→ **WHAT YOU NEED TO DO**
Beginning with the line that holds "TABLE 7 | Spatial", copy each line through the end of the material below, exactly and with no pictures.

→ **COLLECTED DATA**
== Segment start ==

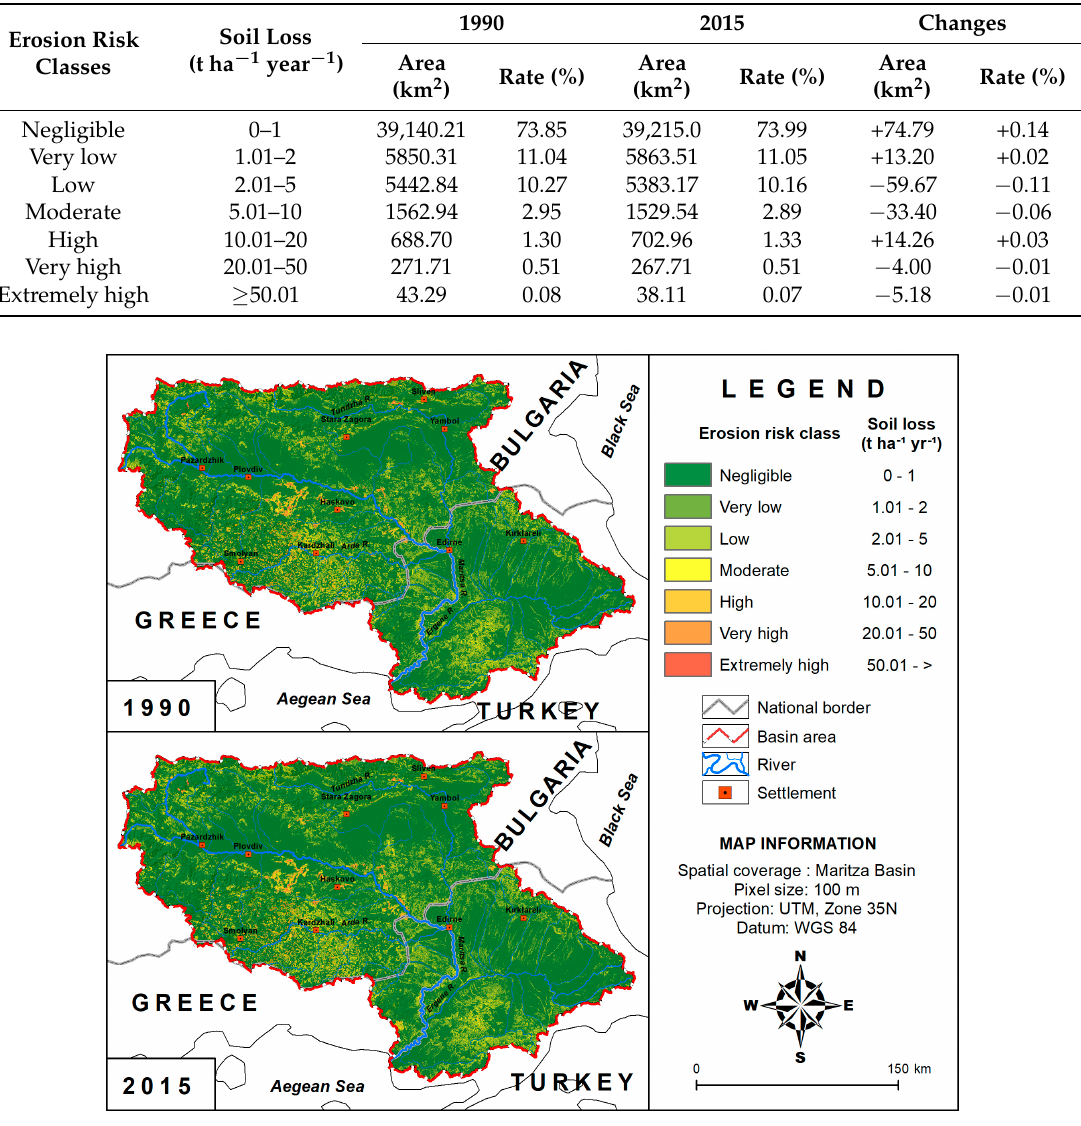
Figure 7. Map of soil loss rates in the Maritsa Basin based on RUSLE.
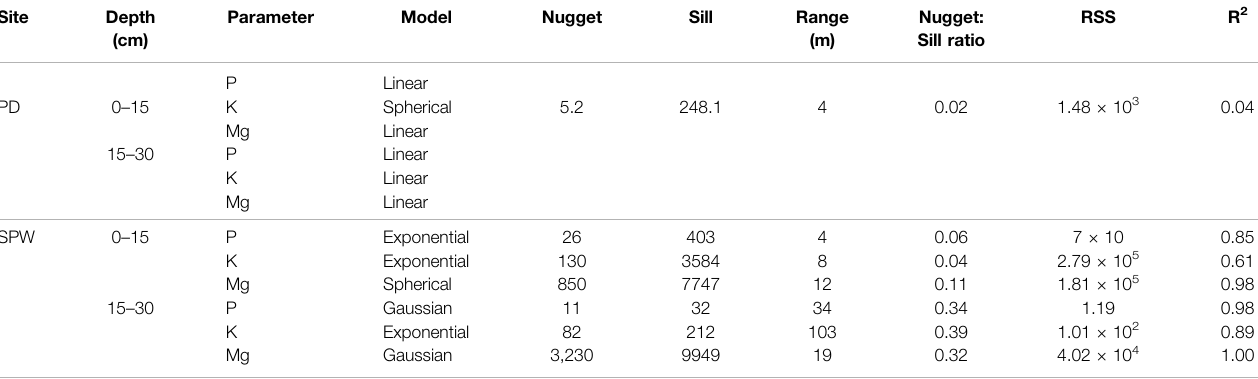
TABLE 7 | Spatial dependence of plant available nutrients in the surface and subsurface horizons of the rewetted and drained peatlands. Site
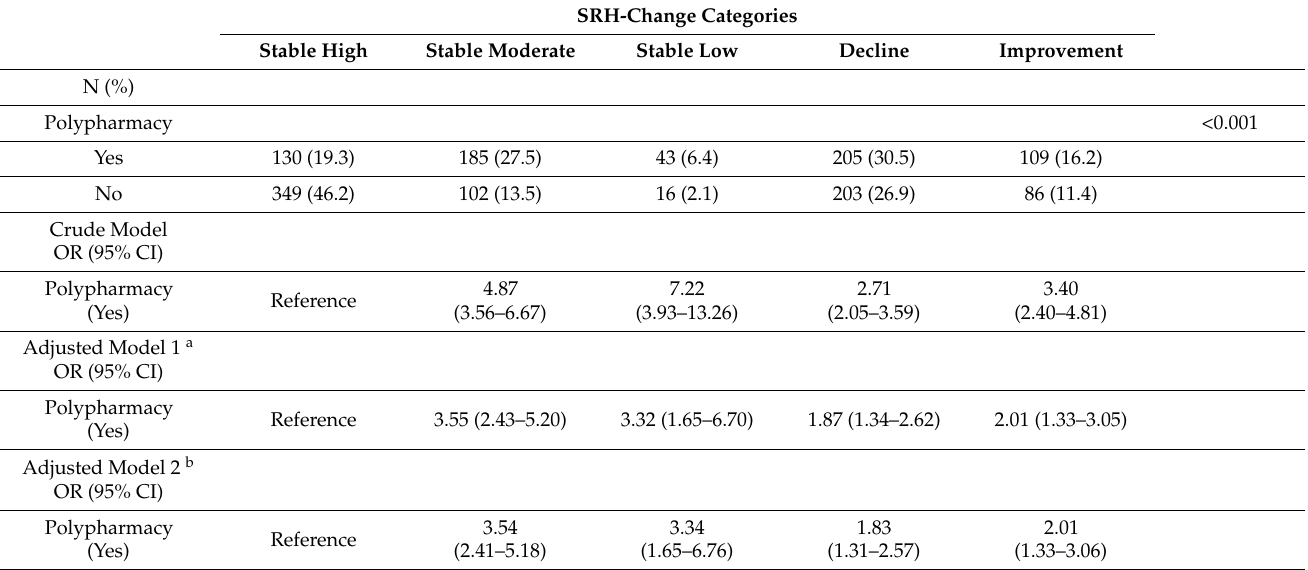
Table 3. Multinomial regression model showing the association between polypharmacy and SRH- change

== Segment end ==

→ **ANSWER BOX**
TABLE 7 | Spatial dependence of plant available nutrients in the surface and subsurface horizons of the rewetted and drained peatlands. Site
Table 3. Multinomial regression model showing the association between polypharmacy and SRH- change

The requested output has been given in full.